C’est un plaisir simple de lire la correspondance d’Audre Lorde et Pat Parker, deux poétesses noires féministes. Sister love est la publication de leurs lettres, échangées entre 1974 à 1989. Témoignage de leur amitié inconditionnelle, libre, drôle.
« Lire des lettres d’écrivaines représente la meilleure façon d’écouter aux portes » écrit Mecca Jamilah Sullivan dans sa préface. C’est tout à fait cela. Lire Sister love c’est retrouver quelque chose de l’enfance. On écoute les paroles des grandes. On lit, admiratives, le lien entre Audre (1934-1992) et Pat (1944-1989). Les éditions Points font paraître cet ouvrage, traduit par Chloé Savoie-Bernard et, doublement préfacé par Rébecca Chaillon et M.J. Sullivan.
Audre Lorde rencontre Pat Parker en 1969. Elles échangent par lettres. Elles prennent des nouvelles de leur œuvre, de leur envie d’écrire, d’aimer, de vivre. Toutes deux ont précédemment été mariées à un homme et sont lesbiennes. Pat Parker donne des cours à l’école primaire, réalise des lectures dans des festivals et des prisons pour femmes. Audre Lorde, plus âgée que Pat, travaille comme bibliothécaire. Toutes les deux, elles succombent, à quelques années d’intervalle, d’un cancer du sein.

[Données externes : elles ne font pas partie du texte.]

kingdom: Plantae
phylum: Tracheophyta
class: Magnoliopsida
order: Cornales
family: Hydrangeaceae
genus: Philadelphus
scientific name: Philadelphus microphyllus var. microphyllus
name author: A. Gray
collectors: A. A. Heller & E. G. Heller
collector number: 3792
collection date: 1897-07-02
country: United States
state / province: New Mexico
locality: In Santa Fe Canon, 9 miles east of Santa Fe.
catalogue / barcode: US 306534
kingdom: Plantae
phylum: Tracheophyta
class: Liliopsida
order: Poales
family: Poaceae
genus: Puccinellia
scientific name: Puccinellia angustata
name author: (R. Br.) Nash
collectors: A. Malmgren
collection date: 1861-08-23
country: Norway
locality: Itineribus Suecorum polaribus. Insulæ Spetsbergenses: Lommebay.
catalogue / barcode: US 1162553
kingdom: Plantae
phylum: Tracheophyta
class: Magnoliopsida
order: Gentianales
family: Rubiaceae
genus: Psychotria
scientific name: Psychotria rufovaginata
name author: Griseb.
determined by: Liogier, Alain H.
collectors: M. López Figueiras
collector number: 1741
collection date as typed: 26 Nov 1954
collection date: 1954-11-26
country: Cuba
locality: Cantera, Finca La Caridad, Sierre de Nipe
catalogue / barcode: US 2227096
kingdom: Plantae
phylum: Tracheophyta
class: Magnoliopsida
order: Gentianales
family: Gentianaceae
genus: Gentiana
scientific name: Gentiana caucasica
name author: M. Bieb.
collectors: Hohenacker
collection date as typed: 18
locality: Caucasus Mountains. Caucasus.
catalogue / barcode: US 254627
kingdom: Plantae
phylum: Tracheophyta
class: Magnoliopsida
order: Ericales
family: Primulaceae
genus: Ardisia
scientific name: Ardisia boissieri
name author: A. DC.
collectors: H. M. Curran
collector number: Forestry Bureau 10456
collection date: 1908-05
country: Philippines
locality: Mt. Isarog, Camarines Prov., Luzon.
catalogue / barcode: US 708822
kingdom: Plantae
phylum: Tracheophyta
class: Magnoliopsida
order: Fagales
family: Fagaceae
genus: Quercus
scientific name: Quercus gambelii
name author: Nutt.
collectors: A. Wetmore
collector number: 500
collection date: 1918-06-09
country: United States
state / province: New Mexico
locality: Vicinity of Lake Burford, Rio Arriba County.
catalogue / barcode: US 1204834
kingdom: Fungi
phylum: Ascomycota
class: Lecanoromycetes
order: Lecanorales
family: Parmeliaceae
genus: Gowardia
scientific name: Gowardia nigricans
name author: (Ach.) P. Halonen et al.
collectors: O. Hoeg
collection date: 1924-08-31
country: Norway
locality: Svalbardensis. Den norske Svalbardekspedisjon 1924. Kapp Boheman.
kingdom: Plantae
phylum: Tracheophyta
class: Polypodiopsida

« Quoi de neuf à ton sujet ? »
Les lettres de Pat et Audre sont émaillées de choses prosaïques comme prendre des nouvelles de leur santé, se donner des conseils pour mener une autopromo. Elles se conseillent, s’encouragent, parlent de domination, de création, d’amour autant que de cuisson de betterave ou de jardinage. Se glissent aussi dans leur lettres des timbres et des chewing-gums.
Militantes et icônes du féminisme noir américain, elles s’écrivent aussi plus précisément sur leur manière d’écrire, sur le style et la situation économique de leur statut. Des réflexions plus politiques sur le racisme ou le sexisme traversent aussi les pensées à même la feuille. Avant la création du mot d’« intersectionnalité », Pat et Audre échangent sur l’entremêlement des différents niveaux d’oppression. Poétesses, noires et lesbiennes, elles ne sont pas dupes des structures de domination, de la précarité de l’écriture, des injonctions faites aux femmes. Alors, elles bataillent et mettent en place des système de solidarité, notamment pour aider les plus jeunes. Pat crée le Black Women’s Revolutionary Council en en 1980.
« ET NE FAIS CONFIANCE À PERSONNE. Joue-la cool, tais-toi quand tu n’es pas en train de poétiser, et ne deviens pas trop copain-copine avec les autres poètes avec qui tu travailles. Protège-toi en tout temps, et protège les enfants aussi, si tu peux. Je crois que c’est un terrain d’essai pour beaucoup de choses et aucune d’entre elles ne te concernent. Je te dis tout cela parce que je te fais confiance. »
Audre Lorde à Pat Parker – Sister Love
La lecture est exaltante, teintée d’une répartie certaine et marquée d’images fortes : « J’aimerais faire en sorte que cette lettre puisse s’autodétruire comme dans Mission impossible, mais je n’ai pas ce pouvoir, alors s’il te plaît, ne la laisse pas traîner » écrit Audre, un clin d’œil depuis le passé à nous qui la lisons, en contrebande. Aussi, les notes de bas de pages éclairent sur des détails qui nous échapperaient.
Sister love est une correspondance qui donne à voir une relation où l’amour et l’exigence parviennent à se combiner. Audre et Pat travaillent à faire de cette relation un roc où il est possible d’inviter l’égalité. On lira, en supplément, la magnifique lettre de remerciement post-mortem de Rébecca Chaillon dédiée à ces deux femmes dont elle dit être tombée en amour.
Sister love d’Audre Lorde et Pat Parker, traduction de Chloé Savoie-Bernard, éditions Points, 7,90euros.